The Obamacare Enrollment Disaster – Whose Fault Is It?

Hayden Hollingsworth
Hayden Hollingsworth

When something goes awry, our first reaction is to find someone to blame.  In some cases, it is easy.  An accident may be directly attributable to a single person.  In more complicated situations, it is never easy to assign fault but that doesn’t slow anyone down in seeking out those responsible and pointing fingers.  The truth is always more complicated than that. There are multiple factors that play into who caused the problem and varying degrees of culpability.  When we are angered by a failure, we are even more eager to hoist the perpetrator on his own petard.

The rollout of the Affordable Care Act enrollment is a perfect case.  No one would suggest that it hasn’t been a problem.  The descriptions range from “disastrous” to “catastrophic” and beyond.  Heads must roll; people must be fired; the whole law should be rescinded.  We have heard it all.  The indictments continue and it is mandatory that we find out who is responsible and brought us to this mess.  Hysteria and hyperbole are sweeping across the land and none of it is helpful.

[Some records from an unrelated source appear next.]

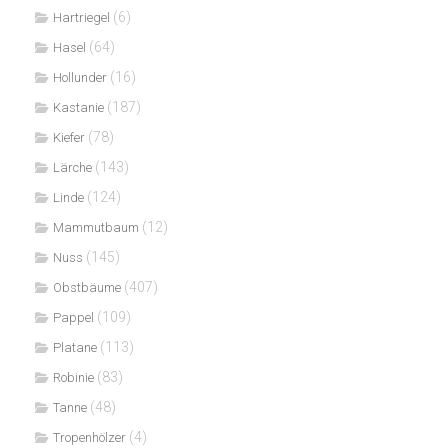
(6)
Hartriegel
(64)
Hasel
(16)
Hollunder
(187)
Kastanie
(78)
Kiefer
(143)
Lärche
(124)
Linde
(12)
Mammutbaum
(145)
Nuss
(407)
Obstbäume
(109)
Pappel
(113)
Platane
(83)
Robinie
(48)
Tanne
(4)
Tropenhölzer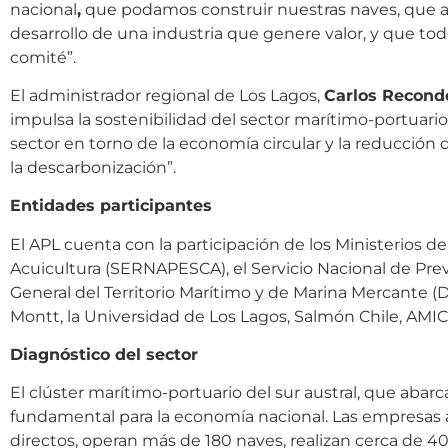
nacional
,
que podamos construir nuestras naves, que a
desarrollo de una industria que genere valor, y que tod
comité”.
El administrador regional de Los Lagos,
Carlos Recond
impulsa la sostenibilidad del sector marítimo-portuari
sector en torno de la economía circular y la reducción
la descarbonización”.
Entidades participantes
El APL cuenta con la participación de los Ministerios d
Acuicultura (SERNAPESCA), el Servicio Nacional de Pr
General del Territorio Marítimo y de Marina Mercante
Montt, la Universidad de Los Lagos, Salmón Chile, AMIC
Diagnóstico del sector
El clúster marítimo-portuario del sur austral, que abarc
fundamental para la economía nacional. Las empresa
directos, operan más de 180 naves, realizan cerca de 4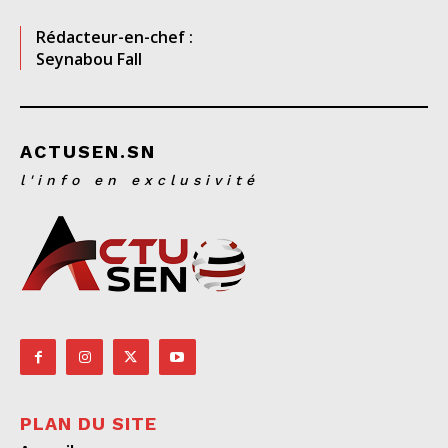
Rédacteur-en-chef :
Seynabou Fall
ACTUSEN.SN
l'info en exclusivité
PLAN DU SITE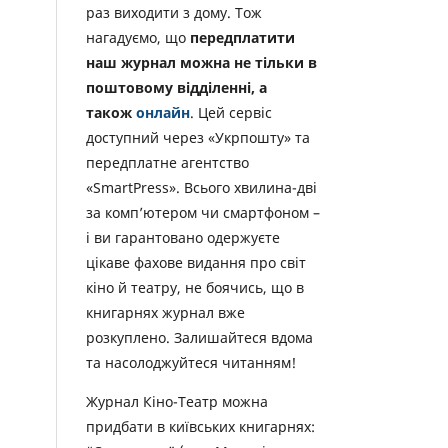
раз виходити з дому. Тож
нагадуємо, що
передплатити
наш журнал можна не тільки в
поштовому відділенні, а
також
онлайн
. Цей сервіс
доступний через «Укрпошту» та
передплатне агентство
«SmartPress». Всього хвилина-дві
за комп’ютером чи смартфоном –
і ви гарантовано одержуєте
цікаве фахове видання про світ
кіно й театру, не боячись, що в
книгарнях журнал вже
розкуплено. Залишайтеся вдома
та насолоджуйтеся читанням!
Журнал Кіно-Театр можна
придбати в київських книгарнях: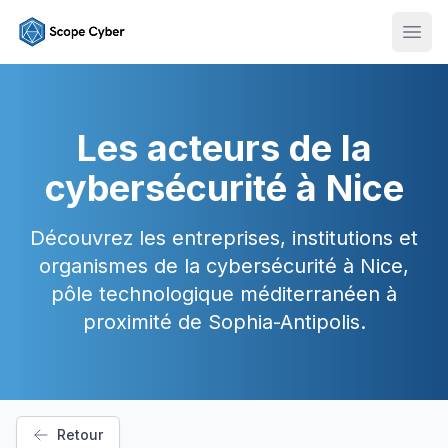
Ouvr
Les acteurs de la
cybersécurité à Nice
Découvrez les entreprises, institutions et
organismes de la cybersécurité à Nice,
pôle technologique méditerranéen à
proximité de Sophia-Antipolis.
Retour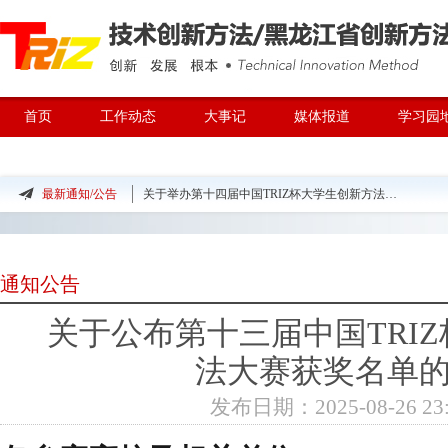
首页
工作动态
大事记
媒体报道
学习园
TRIZ专家团队
最新通知/公告
关于举办第十四届中国TRIZ杯大学生创新方法大赛的预通知
关于举办创新方法走进企业系列活动2025中国创新方法大赛参赛团队交流活动暨全国企业创
关于公布第十三届中国TRIZ杯大学生创新方法大赛获奖名单的通知
通知公告
关于公布第十三届中国TRIZ杯大学生创新方法大赛获奖名
关于公布第十三届中国TRI
示
关于举办第十三届中国TRIZ杯大学生创新方法大赛决赛、总决赛的通知（第二轮）
法大赛获奖名单
发布日期：2025-08-26 23: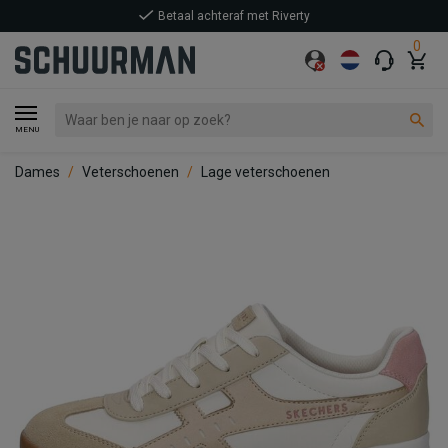
Betaal achteraf met Riverty
0
MENU
Dames
Veterschoenen
Lage veterschoenen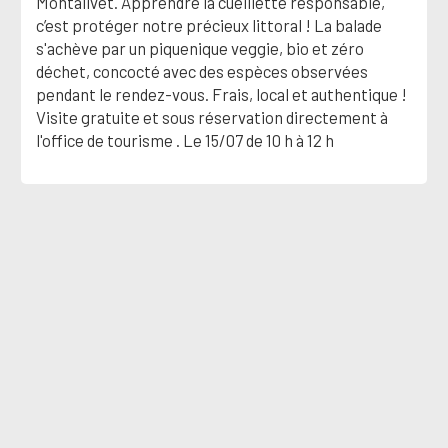
Montalivet. Apprendre la cueillette responsable,
c’est protéger notre précieux littoral ! La balade
s'achève par un piquenique veggie, bio et zéro
déchet, concocté avec des espèces observées
pendant le rendez-vous. Frais, local et authentique !
Visite gratuite et sous réservation directement à
l'office de tourisme . Le 15/07 de 10 h à 12 h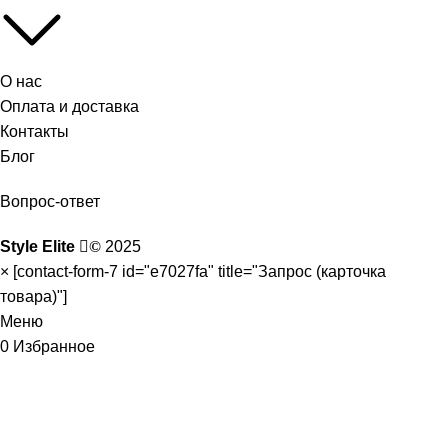
О нас
Оплата и доставка
Контакты
Блог
Вопрос-ответ
Style Elite
©
2025
×
[contact-form-7 id="e7027fa" title="Запрос (карточка
товара)"]
Меню
0
Избранное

It is impossible for the average citizen to understand the complexity of the problem; it may be beyond anyone’s ability but it is important to put it in perspective.  When Social Security was enacted in 1935, the outcry against it was huge.  With the ACA not since the inception of Medicare in 1966 has so sweeping an act been brought to bear.  Those who were concerned about Medicare in the 1960s were no less hysterical and alarmed than we are today. It was rampant socialism; it would bankrupt the government which may well be true with predicted unfunded mandates for the whole social security system predicted to be more than 50 trillion dollars.  It might be worthwhile to pause and reflect that that virtually no one receiving benefits from Social Security or Medicare would consider repealing those programs, although they were wildly unpopular when first passed.     

When those acts became law the regulations were written with typewriters; it is hard to imagine how they were implemented without the aid of computers . . . but they were.  The phrase “information technology” had not been devised.  That those sweeping social programs functioned as well as they did at the outset is amazing.  That the IT industry of today would have been able to make these massive programs spring to life without a hitch is most unlikely. Whether or not you approve of the ACA is not the issue: it was an idiotic assumption that it could be implemented in such a compressed time frame. There have been unforeseen complications of monumental proportions.  It will take years to have it work smoothly, if the act survives.

It has always been so when complicated programs are launched.  In the mid-1950s when space travel was first a possibility, the massive failures of those early years were eclipsed as the space industry learned from its mistakes.  Can you imagine that in only 15 years after those early flights that never cleared the launching tower that we had reached the moon?  Does any rational person think it could have been done in three years, the time we have had to launch ACA?  Time and patience are mandatory, neither which seem to be in overabundant supply in our current situation.

Key questions remain about the implementation of the ACA plan.  How were the original contracts proffered?  Were they to the lowest bidder, the most experienced in the IT field?  Was there a date-certain for the rollout devised by the government or by the software developers?  Was there a meaningful run up to the launch date with proven results?  Will those hired now to repair the programs be given more consideration than the original planners?

The Congressional testimony from CGI Federal and others was not very illuminating, at least not the coverage in the media.   Does Congress even know what agency has oversight over the entire project?  Is it Combined Medicare/Medicaid Services?  Is it the Department of Health and Human Services?  Is it the Office of Management and Budget? All are involved, who is in charge and do their computers speak the same language.  Add to that the whole problem of federal versus state exchanges and it’s no wonder that nothing works.  Maybe Catherine Sibelius, Secretary of HHS and Marilyn Tavenner, chief of Medicare, will clear it all up when they testify before Congress this week; that would be miraculous.

One thing seems certain:  There are many who share responsibility for the problems.  If we had attempted space travel in such a truncated time frame, we would never have reached the moon.

This is a time for cooler heads and less blaming.  Unless we work together this could be just the next unraveling of the fabric of America and that’s the last thing we need.